The phase IIb two-stage trial enrolled more than 1,300 patients with OAB symptoms. In the first stage, patients either received once-daily oral vibegron (3 mg, 15 mg, 50 mg or 100 mg), the urinary incontinence drug tolterodine (4 mg); or a placebo for eight weeks. In the second stage, patients were given either vibegron (100 mg); tolterodine (4 mg); a combination vibegron (100 mg) and tolterodine (4 mg); or placebo for four weeks. The objective of the study was to evaluate the safety and efficacy of vibegron as a once-daily oral treatment for OAB patients, regardless of urge incontinence.
Patients given the higher doses of vibegron (50 mg and 100 mg) experienced statistically significant decreases in the daily rate of urination (p=0.007 and p<0.001 respectively), urgency urinary incontinence episodes (p<0.001 and p<0.001 respectively), total incontinence episodes (p=0.005 and p=0.007) and urgency episodes (p=0.024 and p<0.001) at week 8. In the second tranche of the study, the efficacy of vibegron monotherapy on the primary endpoint — reduction in urination — was also statistically significant, the company said.
Tolterodine, sold as Detrol by Pfizer $PFE in the United States, belongs to a class of drugs called antimuscarinics that are designed to inhibit muscle contracture and have been the only available treatments for decades. But they’re not designed specifically for the bladder and are associated with a host of unpleasant adverse-effects, making them an unpopular choice with patients, especially in the elderly.

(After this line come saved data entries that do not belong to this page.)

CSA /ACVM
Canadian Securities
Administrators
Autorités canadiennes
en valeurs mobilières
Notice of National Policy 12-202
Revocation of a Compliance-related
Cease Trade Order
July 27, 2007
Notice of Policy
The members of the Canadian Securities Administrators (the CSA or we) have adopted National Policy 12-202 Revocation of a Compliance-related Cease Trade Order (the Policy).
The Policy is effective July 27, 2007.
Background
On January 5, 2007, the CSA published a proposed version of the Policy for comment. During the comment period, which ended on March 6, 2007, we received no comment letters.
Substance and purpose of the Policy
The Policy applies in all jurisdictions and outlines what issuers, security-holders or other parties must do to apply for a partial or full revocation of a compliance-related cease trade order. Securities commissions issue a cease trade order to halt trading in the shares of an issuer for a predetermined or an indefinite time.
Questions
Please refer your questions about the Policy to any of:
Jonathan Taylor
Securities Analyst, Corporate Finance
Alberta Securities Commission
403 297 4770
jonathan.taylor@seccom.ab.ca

Trial data indicated that the magnitude of maximal responses with the two higher vibegron doses was often numerically greater than tolterodine, researchers wrote in the journal European Urology. “In addition, these results provide the proof of concept that concomitant dosing of vibegron and an antimuscarinic can produce modest symptom improvement versus an antimuscarinic alone”, they noted.

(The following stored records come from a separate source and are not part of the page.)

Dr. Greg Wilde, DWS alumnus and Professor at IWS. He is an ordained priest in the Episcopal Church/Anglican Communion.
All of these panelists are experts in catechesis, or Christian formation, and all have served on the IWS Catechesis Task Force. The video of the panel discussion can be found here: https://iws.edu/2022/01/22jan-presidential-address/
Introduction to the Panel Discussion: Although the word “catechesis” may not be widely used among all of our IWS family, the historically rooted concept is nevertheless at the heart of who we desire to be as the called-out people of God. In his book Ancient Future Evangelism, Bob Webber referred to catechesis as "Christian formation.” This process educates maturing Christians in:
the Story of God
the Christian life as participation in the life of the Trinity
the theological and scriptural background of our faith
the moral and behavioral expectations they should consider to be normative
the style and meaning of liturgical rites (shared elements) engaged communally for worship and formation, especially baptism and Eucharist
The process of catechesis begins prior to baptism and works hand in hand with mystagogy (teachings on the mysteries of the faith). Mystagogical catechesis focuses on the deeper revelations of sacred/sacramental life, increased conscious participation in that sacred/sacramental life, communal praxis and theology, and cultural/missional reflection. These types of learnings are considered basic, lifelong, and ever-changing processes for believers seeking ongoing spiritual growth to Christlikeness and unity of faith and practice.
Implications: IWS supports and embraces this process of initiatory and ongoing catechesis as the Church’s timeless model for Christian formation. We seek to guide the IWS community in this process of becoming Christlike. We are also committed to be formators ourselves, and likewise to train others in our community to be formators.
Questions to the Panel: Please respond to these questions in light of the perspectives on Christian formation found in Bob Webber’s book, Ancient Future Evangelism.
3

In the trial, all vibegron doses were well tolerated. The incidence of dry mouth was higher with patients given tolterodine than those on vibegron monotherapy, Urovant said.

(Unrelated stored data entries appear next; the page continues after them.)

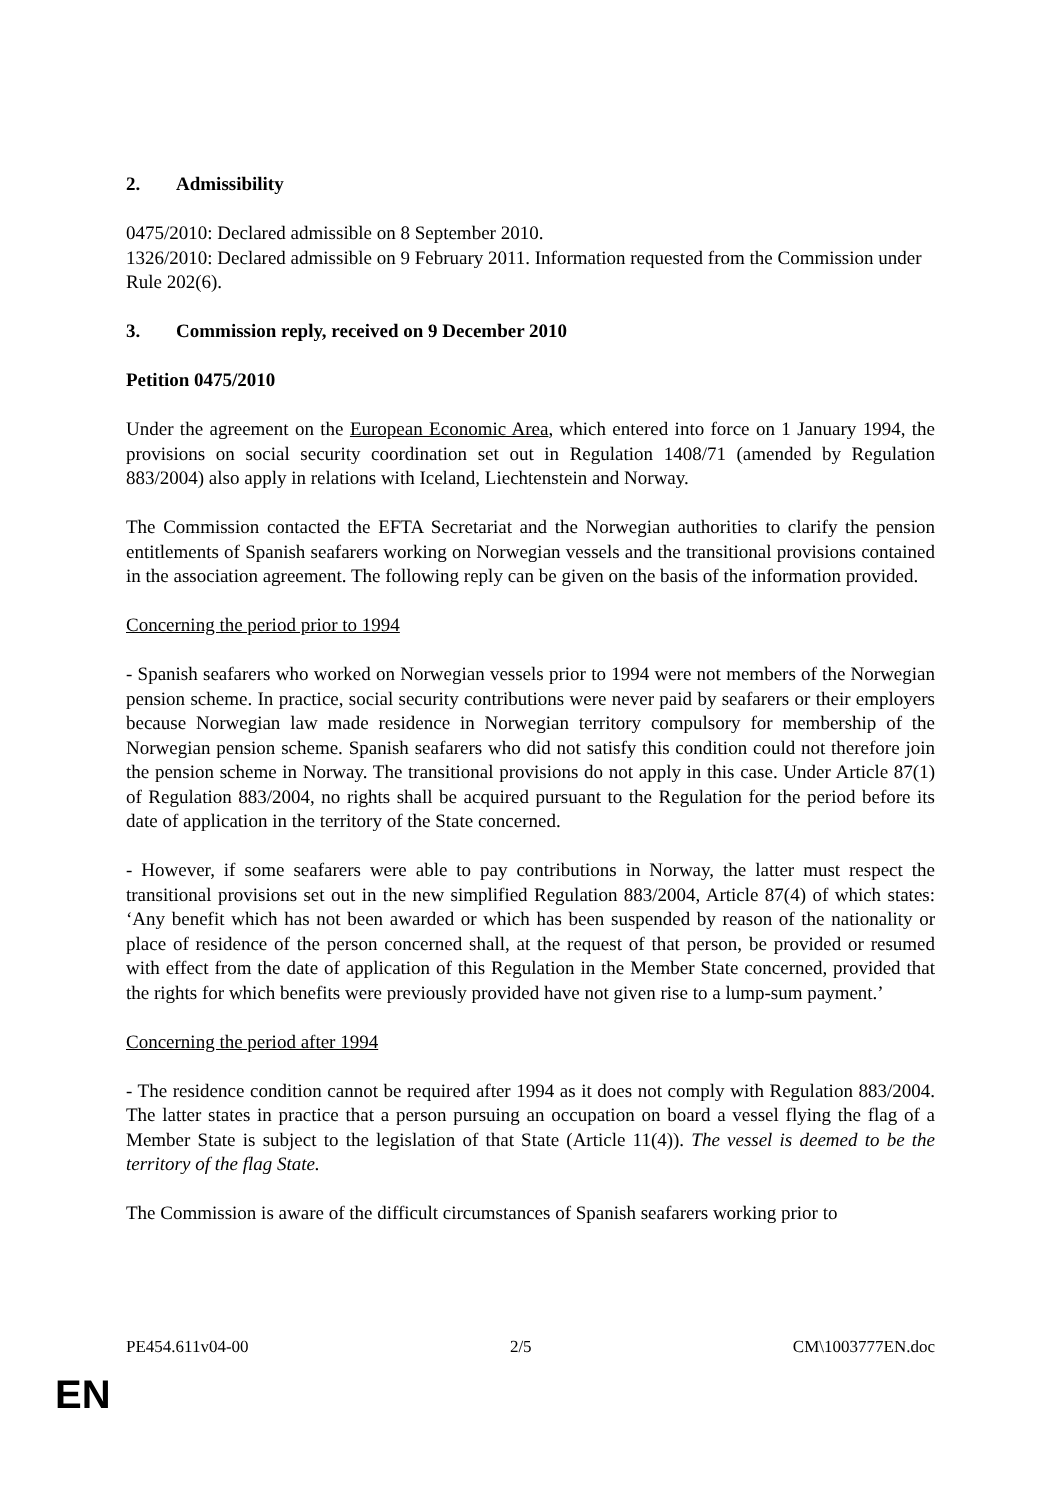2. Admissibility
0475/2010: Declared admissible on 8 September 2010.
1326/2010: Declared admissible on 9 February 2011. Information requested from the Commission under Rule 202(6).
3. Commission reply, received on 9 December 2010
Petition 0475/2010
Under the agreement on the European Economic Area, which entered into force on 1 January 1994, the provisions on social security coordination set out in Regulation 1408/71 (amended by Regulation 883/2004) also apply in relations with Iceland, Liechtenstein and Norway.
The Commission contacted the EFTA Secretariat and the Norwegian authorities to clarify the pension entitlements of Spanish seafarers working on Norwegian vessels and the transitional provisions contained in the association agreement. The following reply can be given on the basis of the information provided.
Concerning the period prior to 1994
- Spanish seafarers who worked on Norwegian vessels prior to 1994 were not members of the Norwegian pension scheme. In practice, social security contributions were never paid by seafarers or their employers because Norwegian law made residence in Norwegian territory compulsory for membership of the Norwegian pension scheme. Spanish seafarers who did not satisfy this condition could not therefore join the pension scheme in Norway. The transitional provisions do not apply in this case. Under Article 87(1) of Regulation 883/2004, no rights shall be acquired pursuant to the Regulation for the period before its date of application in the territory of the State concerned.
- However, if some seafarers were able to pay contributions in Norway, the latter must respect the transitional provisions set out in the new simplified Regulation 883/2004, Article 87(4) of which states: ‘Any benefit which has not been awarded or which has been suspended by reason of the nationality or place of residence of the person concerned shall, at the request of that person, be provided or resumed with effect from the date of application of this Regulation in the Member State concerned, provided that the rights for which benefits were previously provided have not given rise to a lump-sum payment.’
Concerning the period after 1994
- The residence condition cannot be required after 1994 as it does not comply with Regulation 883/2004. The latter states in practice that a person pursuing an occupation on board a vessel flying the flag of a Member State is subject to the legislation of that State (Article 11(4)). The vessel is deemed to be the territory of the flag State.
The Commission is aware of the difficult circumstances of Spanish seafarers working prior to
PE454.611v04-00 2/5 CM\1003777EN.doc
EN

The exact cause of OAB is unknown, which makes it difficult to treat. More than 30 million over the age of 40 suffer symptoms in the United States according to Urovant $UROV.
Urovant is one of Vivek Ramaswamy’s many “vants”, which are subsidiaries under the conglomerate Roivant Sciences brand. Last week Ramaswamy told Endpoints News at the #BIIS18 summit that his strategy can be understood as an “Alphabet for healthcare”, a reference to Google co-founder Larry Page’s playbook of setting loose Google, YouTube, and even companies like Calico and Verily as semi-autonomous units that are led by the mothership. To date, Ramaswamy has raised $3 billion for his companies and vibegron is one of 34 programs in the “vant” clinic.
Urovant in-licensed the global rights, including Japan, to vibegron — an oral beta-3 adrenergic agonist — from Merck $MRK. Vibegron is also being tested for the treatment of OAB in men with benign prostatic hyperplasia and the treatment of pain associated with irritable bowel syndrome. Meanwhile, Urovant’s second experimental treatment, hMaxi-K, is a gene therapy for patients with OAB symptoms who have failed oral pharmacologic therapy.